Work task
Pick out each line of the records that includes the string "time", and copy it.

Records provided
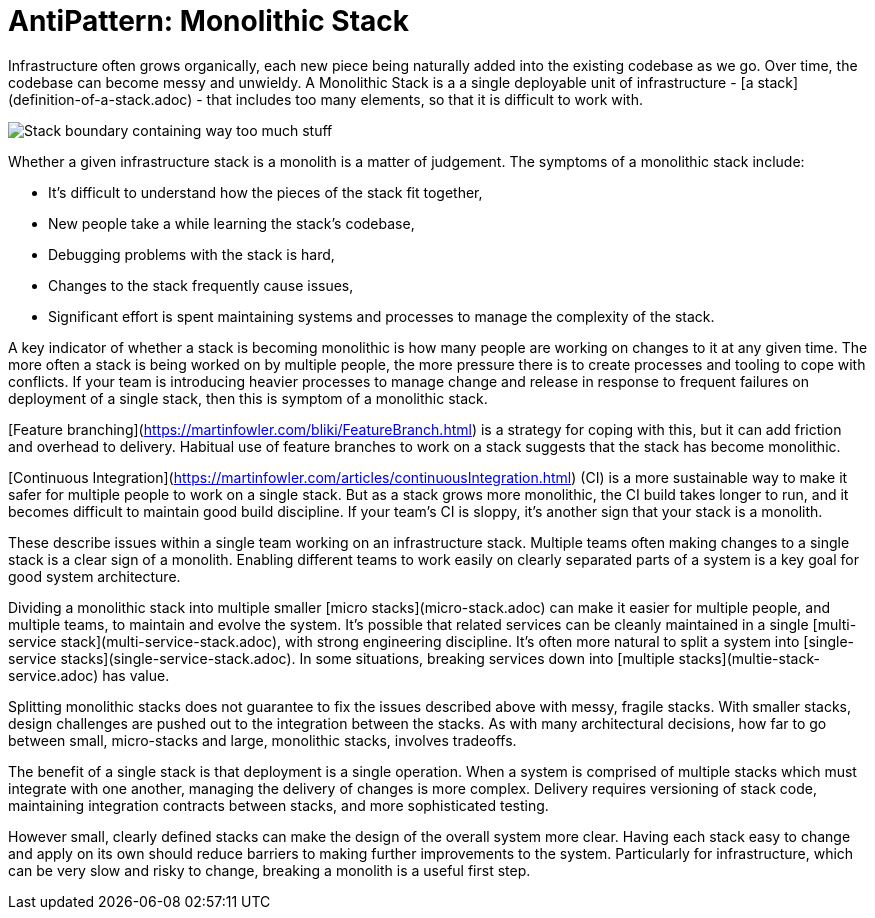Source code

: 
= AntiPattern: Monolithic Stack

Infrastructure often grows organically, each new piece being naturally added into the existing codebase as we go. Over time, the codebase can become messy and unwieldy. A Monolithic Stack is a a single deployable unit of infrastructure - [a stack](definition-of-a-stack.adoc) - that includes too many elements, so that it is difficult to work with.

image:images/monolithic-stack.png[Stack boundary containing way too much stuff]


Whether a given infrastructure stack is a monolith is a matter of judgement. The symptoms of a monolithic stack include:

- It's difficult to understand how the pieces of the stack fit together,
- New people take a while learning the stack's codebase,
- Debugging problems with the stack is hard,
- Changes to the stack frequently cause issues,
- Significant effort is spent maintaining systems and processes to manage the complexity of the stack.


A key indicator of whether a stack is becoming monolithic is how many people are working on changes to it at any given time. The more often a stack is being worked on by multiple people, the more pressure there is to create processes and tooling to cope with conflicts. If your team is introducing heavier processes to manage change and release in response to frequent failures on deployment of a single stack, then this is symptom of a monolithic stack.

[Feature branching](https://martinfowler.com/bliki/FeatureBranch.html) is a strategy for coping with this, but it can add friction and overhead to delivery. Habitual use of feature branches to work on a stack suggests that the stack has become monolithic.

[Continuous Integration](https://martinfowler.com/articles/continuousIntegration.html) (CI) is a more sustainable way to make it safer for multiple people to work on a single stack. But as a stack grows more monolithic, the CI build takes longer to run, and it becomes difficult to maintain good build discipline. If your team's CI is sloppy, it's another sign that your stack is a monolith.

These describe issues within a single team working on an infrastructure stack. Multiple teams often making changes to a single stack is a clear sign of a monolith. Enabling different teams to work easily on clearly separated parts of a system is a key goal for good system architecture.

Dividing a monolithic stack into multiple smaller [micro stacks](micro-stack.adoc) can make it easier for multiple people, and multiple teams, to maintain and evolve the system. It's possible that related services can be cleanly maintained in a single [multi-service stack](multi-service-stack.adoc), with strong engineering discipline. It's often more natural to split a system into [single-service stacks](single-service-stack.adoc). In some situations, breaking services down into [multiple stacks](multie-stack-service.adoc) has value.

Splitting monolithic stacks does not guarantee to fix the issues described above with messy, fragile stacks. With smaller stacks, design challenges are pushed out to the integration between the stacks. As with many architectural decisions, how far to go between small, micro-stacks and large, monolithic stacks, involves tradeoffs.

The benefit of a single stack is that deployment is a single operation. When a system is comprised of multiple stacks which must integrate with one another, managing the delivery of changes is more complex. Delivery requires versioning of stack code, maintaining integration contracts between stacks, and more sophisticated testing.

However small, clearly defined stacks can make the design of the overall system more clear. Having each stack easy to change and apply on its own should reduce barriers to making further improvements to the system. Particularly for infrastructure, which can be very slow and risky to change, breaking a monolith is a useful first step.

Answer below
Infrastructure often grows organically, each new piece being naturally added into the existing codebase as we go. Over time, the codebase can become messy and unwieldy. A Monolithic Stack is a a single deployable unit of infrastructure - [a stack](definition-of-a-stack.adoc) - that includes too many elements, so that it is difficult to work with.
A key indicator of whether a stack is becoming monolithic is how many people are working on changes to it at any given time. The more often a stack is being worked on by multiple people, the more pressure there is to create processes and tooling to cope with conflicts. If your team is introducing heavier processes to manage change and release in response to frequent failures on deployment of a single stack, then this is symptom of a monolithic stack.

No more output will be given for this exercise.